Forza Italia a Perugia per il rilancio del lavoro e delle imprese

Ci eravamo lasciati il 30 gennaio a Napoli con l’impegno di trasformare le idee raccolte in concrete iniziative di governo. L’obiettivo ieri a Perugia non è cambiato perché la mission degli incontri che il Dipartimento Lavoro di Forza Italia con la collaborazione dei coordinamenti regionali del partito sta organizzando in tutto il Paese rimane la costruzione di un programma elettorale tagliato sulle esigenze di chi il mondo del lavoro lo conosce e lo difende.

I PARTECIPANTI

Nel capoluogo umbro insieme con la coordinatrice FI Umbria, On. Catia Polidori e il primo cittadino Andrea Romizi, abbiamo ascoltato gli attori protagonisti delle imprese e i rappresentanti dei lavoratori. Sono intervenuti: il Segretario CISL Umbria, Ulderico Sbarra, il Vice Presidente vicario Confcommercio Umbria, Giorgio Mencaroni, il Segretario generale UIL Umbria, Claudio Bendini, il Segretario regionale UGL Umbria, Roberto Perfetti, il Presidente Confartigianato Umbria, Giuseppe Flamini, il Presidente della sezione dell’abbigliamento Confindustria Umbria, Gianluca Mirabassi e il Presidente Confedilizia Umbria, Armando Fronduti.

GLI INTERVENTI

On. Catia Polidori: “La priorità è la mancanza di lavoro e qui in Umbria il calo del turismo, quindi tutta la filiera legata al settore”.

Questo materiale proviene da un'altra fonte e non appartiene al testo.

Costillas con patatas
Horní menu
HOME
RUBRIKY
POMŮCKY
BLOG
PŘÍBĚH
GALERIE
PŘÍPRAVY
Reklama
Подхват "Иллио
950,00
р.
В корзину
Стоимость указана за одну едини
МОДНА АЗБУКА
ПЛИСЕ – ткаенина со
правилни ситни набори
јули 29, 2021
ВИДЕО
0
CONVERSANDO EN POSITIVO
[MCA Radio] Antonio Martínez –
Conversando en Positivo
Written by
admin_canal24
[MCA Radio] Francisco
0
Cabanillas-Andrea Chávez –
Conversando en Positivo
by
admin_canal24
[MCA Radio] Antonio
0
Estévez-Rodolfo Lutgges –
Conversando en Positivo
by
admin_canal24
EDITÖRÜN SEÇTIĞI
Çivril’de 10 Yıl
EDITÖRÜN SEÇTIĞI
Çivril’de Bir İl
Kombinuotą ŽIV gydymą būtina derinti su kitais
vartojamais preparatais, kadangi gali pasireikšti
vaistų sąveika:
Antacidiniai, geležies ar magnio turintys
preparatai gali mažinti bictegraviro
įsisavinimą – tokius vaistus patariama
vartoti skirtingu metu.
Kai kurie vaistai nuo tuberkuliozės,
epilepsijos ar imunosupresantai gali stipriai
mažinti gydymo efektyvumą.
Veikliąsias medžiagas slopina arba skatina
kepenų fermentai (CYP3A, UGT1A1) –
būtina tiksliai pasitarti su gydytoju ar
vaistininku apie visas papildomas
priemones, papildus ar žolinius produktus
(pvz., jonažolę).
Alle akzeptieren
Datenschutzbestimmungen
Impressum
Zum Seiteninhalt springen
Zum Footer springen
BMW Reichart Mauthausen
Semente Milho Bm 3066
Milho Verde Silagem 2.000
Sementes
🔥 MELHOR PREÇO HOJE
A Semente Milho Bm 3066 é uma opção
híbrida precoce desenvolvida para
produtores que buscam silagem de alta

L’accento della collega di Forza Italia si è rivolto naturalmente al comparto del turismo, che dopo il sisma ha subito un calo preoccupante. Infatti, secondo le ultime stime Confindustria, nei territori delle regioni Abruzzo, Marche e Umbria, nonché nel nord della regione Lazio, le presenze turistiche sono crollate in media del 90%.

Inoltre il settore dei beni culturali è ferito dal terremoto insieme con il patrimonio privato delle abitazioni civili, e inoltre si contano i danni che ben prima del sisma ha causato la crisi del sistema Paese al tessuto economico regionale, sia delle imprese agricole che quello inerente il settore ricettivo e alberghiero.

LA DICHIARAZIONE

“Sono abituata a costruire il mio impegno politico su questioni concrete, senza necessariamente seguire una velocità eccessiva ma spingendo l’acceleratore quando il tempo diventa un elemento dirompente. La questione fiscale in Italia rimane prioritaria, anche perché, attraverso una legge degli anni Settanta, si è creata una disparità nel prelievo fiscale tra i lavoratori e le imprese.

E’ una spaccatura che va sanata, non certo con i roboanti annunci che abbiamo ascoltato in questi ultimi giorni sulla lotta all’evasione fiscale portata avanti dal governo Renzi. Andando al di là degli slogan io guardo alla realtà dei fatti e per questo penso che il recupero dell’evasione poco abbia a che fare con il contrasto effettivo bensì con il recupero dei capitali dall’estero”.